• _SUPPLIED RECORDS_
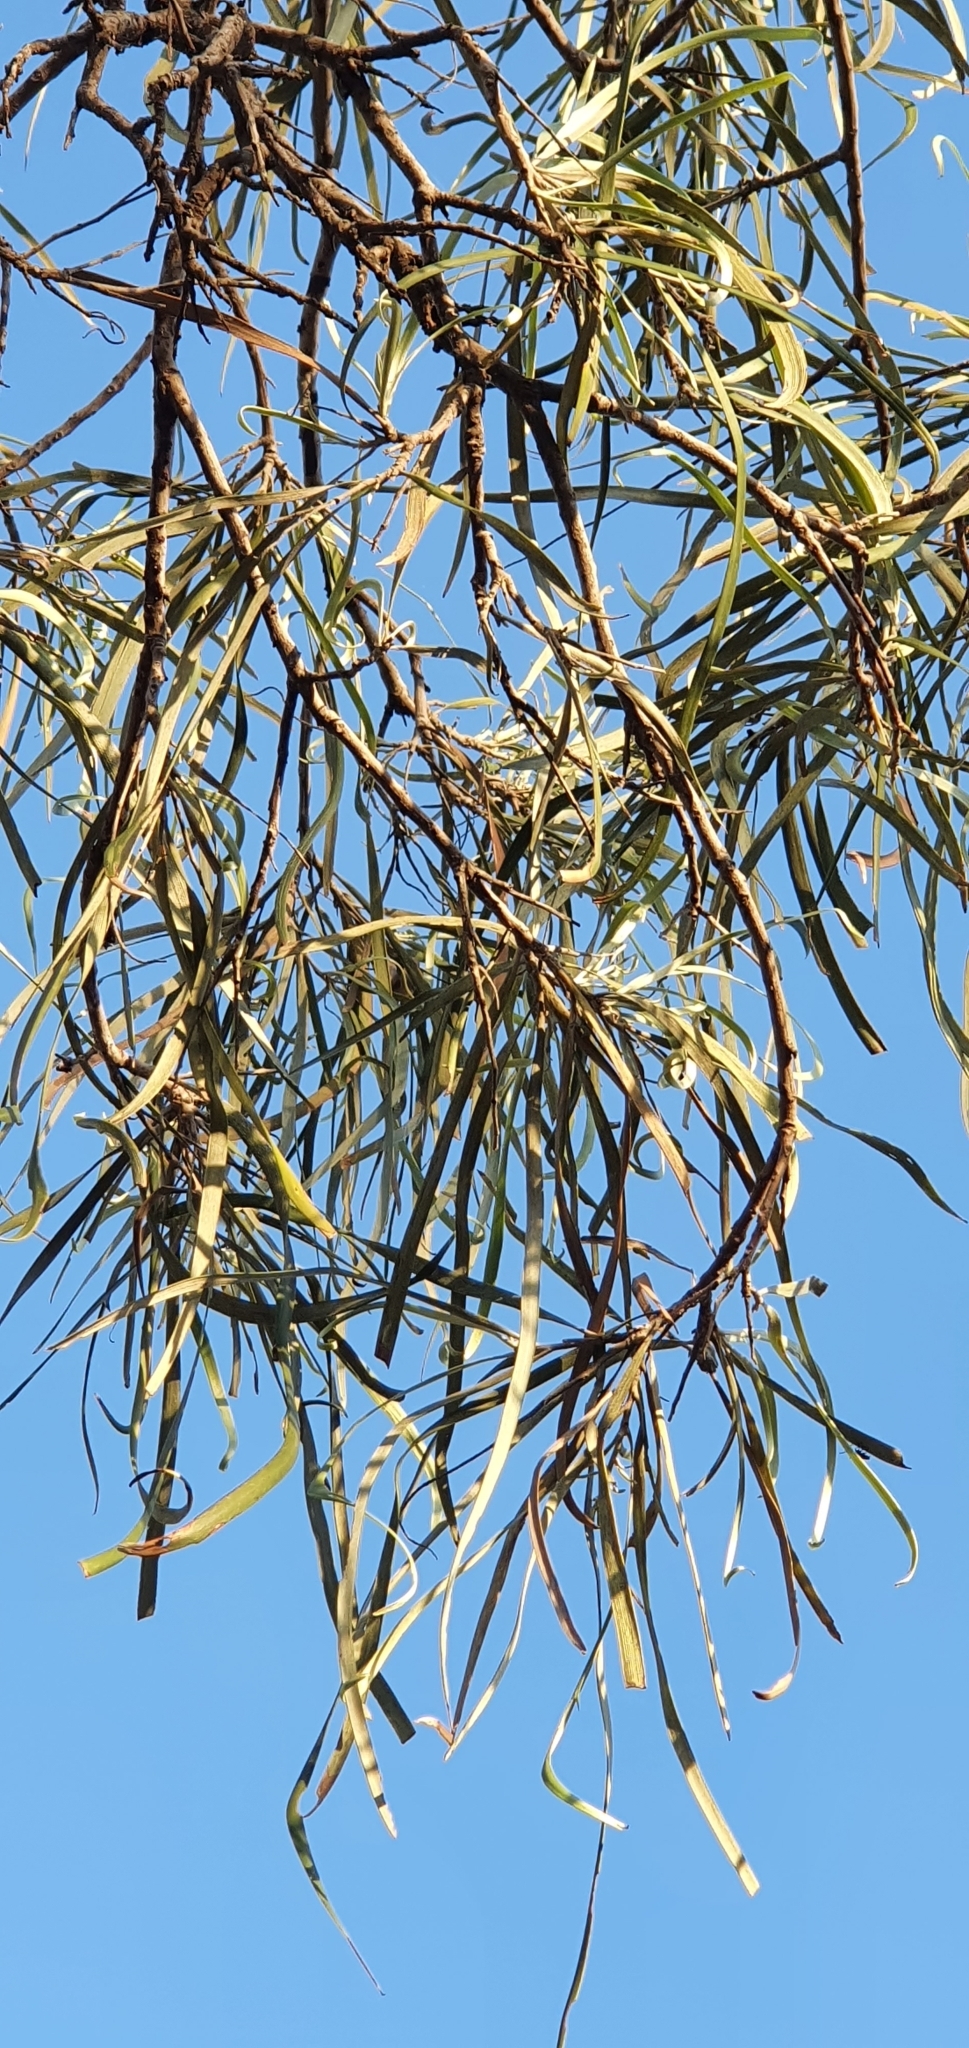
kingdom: Plantae
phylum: Tracheophyta
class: Magnoliopsida
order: Proteales
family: Proteaceae
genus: Grevillea
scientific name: Grevillea striata
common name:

• _DESCRIPTION OF THE TASK_
Reproduce every line of the listing above word for word, and leave out the pictures.

• _FINAL RESULT_
kingdom: Plantae
phylum: Tracheophyta
class: Magnoliopsida
order: Proteales
family: Proteaceae
genus: Grevillea
scientific name: Grevillea striata
common name:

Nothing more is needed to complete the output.